◆ TASK ITEM:
Reproduce the following records verbatim, line for line, with nothing added, dropped, or reordered.

◆ GIVEN DATA:
Content starts

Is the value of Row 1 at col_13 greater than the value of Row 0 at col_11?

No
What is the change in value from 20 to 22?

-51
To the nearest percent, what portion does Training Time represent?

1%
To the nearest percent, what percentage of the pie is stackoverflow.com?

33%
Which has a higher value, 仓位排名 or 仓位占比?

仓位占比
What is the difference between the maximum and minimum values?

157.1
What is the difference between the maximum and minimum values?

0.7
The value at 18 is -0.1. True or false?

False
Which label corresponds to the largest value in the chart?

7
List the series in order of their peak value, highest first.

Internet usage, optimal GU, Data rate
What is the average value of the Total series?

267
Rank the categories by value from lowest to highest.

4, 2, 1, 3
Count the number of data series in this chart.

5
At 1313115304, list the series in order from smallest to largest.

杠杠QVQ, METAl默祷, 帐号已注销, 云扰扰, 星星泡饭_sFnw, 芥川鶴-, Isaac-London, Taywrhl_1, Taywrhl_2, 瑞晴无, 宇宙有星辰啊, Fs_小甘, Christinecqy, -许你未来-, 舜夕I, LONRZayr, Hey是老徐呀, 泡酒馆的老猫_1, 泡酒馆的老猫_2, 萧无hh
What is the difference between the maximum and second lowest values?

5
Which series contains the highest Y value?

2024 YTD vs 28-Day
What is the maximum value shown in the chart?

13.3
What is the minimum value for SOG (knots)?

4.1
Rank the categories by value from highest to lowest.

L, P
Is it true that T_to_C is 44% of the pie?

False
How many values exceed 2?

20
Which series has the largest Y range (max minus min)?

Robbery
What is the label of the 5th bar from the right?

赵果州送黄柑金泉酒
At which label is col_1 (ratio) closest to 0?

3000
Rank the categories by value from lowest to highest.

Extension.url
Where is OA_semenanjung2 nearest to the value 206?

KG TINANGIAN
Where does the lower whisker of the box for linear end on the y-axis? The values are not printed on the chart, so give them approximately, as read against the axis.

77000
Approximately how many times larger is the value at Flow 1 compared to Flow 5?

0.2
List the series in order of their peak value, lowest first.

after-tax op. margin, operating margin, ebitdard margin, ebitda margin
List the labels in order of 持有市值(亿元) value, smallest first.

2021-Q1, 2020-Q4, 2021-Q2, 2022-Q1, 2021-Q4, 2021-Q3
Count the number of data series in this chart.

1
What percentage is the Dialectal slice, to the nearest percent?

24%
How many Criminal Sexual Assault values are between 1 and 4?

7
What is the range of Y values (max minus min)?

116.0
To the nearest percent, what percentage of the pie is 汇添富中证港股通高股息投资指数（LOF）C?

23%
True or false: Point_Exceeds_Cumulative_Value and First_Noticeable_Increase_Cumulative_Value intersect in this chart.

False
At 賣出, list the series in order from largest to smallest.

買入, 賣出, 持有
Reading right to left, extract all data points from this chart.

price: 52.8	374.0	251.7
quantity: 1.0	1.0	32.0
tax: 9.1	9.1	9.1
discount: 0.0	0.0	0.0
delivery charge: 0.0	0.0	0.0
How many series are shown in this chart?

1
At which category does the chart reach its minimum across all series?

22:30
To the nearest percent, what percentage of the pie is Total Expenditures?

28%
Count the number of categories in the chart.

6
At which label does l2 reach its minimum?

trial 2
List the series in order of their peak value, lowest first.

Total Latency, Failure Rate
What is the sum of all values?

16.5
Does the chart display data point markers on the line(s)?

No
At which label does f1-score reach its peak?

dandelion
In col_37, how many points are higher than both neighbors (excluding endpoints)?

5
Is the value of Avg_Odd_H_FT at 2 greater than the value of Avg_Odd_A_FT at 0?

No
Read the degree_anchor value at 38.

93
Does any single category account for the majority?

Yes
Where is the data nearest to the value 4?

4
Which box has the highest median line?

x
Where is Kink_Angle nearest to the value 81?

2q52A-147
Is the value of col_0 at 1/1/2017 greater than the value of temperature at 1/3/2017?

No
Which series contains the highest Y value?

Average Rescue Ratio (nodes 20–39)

Content ends

◆ EXERCISE SOLUTION:
Is the value of Row 1 at col_13 greater than the value of Row 0 at col_11?

No
What is the change in value from 20 to 22?

-51
To the nearest percent, what portion does Training Time represent?

1%
To the nearest percent, what percentage of the pie is stackoverflow.com?

33%
Which has a higher value, 仓位排名 or 仓位占比?

仓位占比
What is the difference between the maximum and minimum values?

157.1
What is the difference between the maximum and minimum values?

0.7
The value at 18 is -0.1. True or false?

False
Which label corresponds to the largest value in the chart?

7
List the series in order of their peak value, highest first.

Internet usage, optimal GU, Data rate
What is the average value of the Total series?

267
Rank the categories by value from lowest to highest.

4, 2, 1, 3
Count the number of data series in this chart.

5
At 1313115304, list the series in order from smallest to largest.

杠杠QVQ, METAl默祷, 帐号已注销, 云扰扰, 星星泡饭_sFnw, 芥川鶴-, Isaac-London, Taywrhl_1, Taywrhl_2, 瑞晴无, 宇宙有星辰啊, Fs_小甘, Christinecqy, -许你未来-, 舜夕I, LONRZayr, Hey是老徐呀, 泡酒馆的老猫_1, 泡酒馆的老猫_2, 萧无hh
What is the difference between the maximum and second lowest values?

5
Which series contains the highest Y value?

2024 YTD vs 28-Day
What is the maximum value shown in the chart?

13.3
What is the minimum value for SOG (knots)?

4.1
Rank the categories by value from highest to lowest.

L, P
Is it true that T_to_C is 44% of the pie?

False
How many values exceed 2?

20
Which series has the largest Y range (max minus min)?

Robbery
What is the label of the 5th bar from the right?

赵果州送黄柑金泉酒
At which label is col_1 (ratio) closest to 0?

3000
Rank the categories by value from lowest to highest.

Extension.url
Where is OA_semenanjung2 nearest to the value 206?

KG TINANGIAN
Where does the lower whisker of the box for linear end on the y-axis? The values are not printed on the chart, so give them approximately, as read against the axis.

77000
Approximately how many times larger is the value at Flow 1 compared to Flow 5?

0.2
List the series in order of their peak value, lowest first.

after-tax op. margin, operating margin, ebitdard margin, ebitda margin
List the labels in order of 持有市值(亿元) value, smallest first.

2021-Q1, 2020-Q4, 2021-Q2, 2022-Q1, 2021-Q4, 2021-Q3
Count the number of data series in this chart.

1
What percentage is the Dialectal slice, to the nearest percent?

24%
How many Criminal Sexual Assault values are between 1 and 4?

7
What is the range of Y values (max minus min)?

116.0
To the nearest percent, what percentage of the pie is 汇添富中证港股通高股息投资指数（LOF）C?

23%
True or false: Point_Exceeds_Cumulative_Value and First_Noticeable_Increase_Cumulative_Value intersect in this chart.

False
At 賣出, list the series in order from largest to smallest.

買入, 賣出, 持有
Reading right to left, extract all data points from this chart.

price: 52.8	374.0	251.7
quantity: 1.0	1.0	32.0
tax: 9.1	9.1	9.1
discount: 0.0	0.0	0.0
delivery charge: 0.0	0.0	0.0
How many series are shown in this chart?

1
At which category does the chart reach its minimum across all series?

22:30
To the nearest percent, what percentage of the pie is Total Expenditures?

28%
Count the number of categories in the chart.

6
At which label does l2 reach its minimum?

trial 2
List the series in order of their peak value, lowest first.

Total Latency, Failure Rate
What is the sum of all values?

16.5
Does the chart display data point markers on the line(s)?

No
At which label does f1-score reach its peak?

dandelion
In col_37, how many points are higher than both neighbors (excluding endpoints)?

5
Is the value of Avg_Odd_H_FT at 2 greater than the value of Avg_Odd_A_FT at 0?

No
Read the degree_anchor value at 38.

93
Does any single category account for the majority?

Yes
Where is the data nearest to the value 4?

4
Which box has the highest median line?

x
Where is Kink_Angle nearest to the value 81?

2q52A-147
Is the value of col_0 at 1/1/2017 greater than the value of temperature at 1/3/2017?

No
Which series contains the highest Y value?

Average Rescue Ratio (nodes 20–39)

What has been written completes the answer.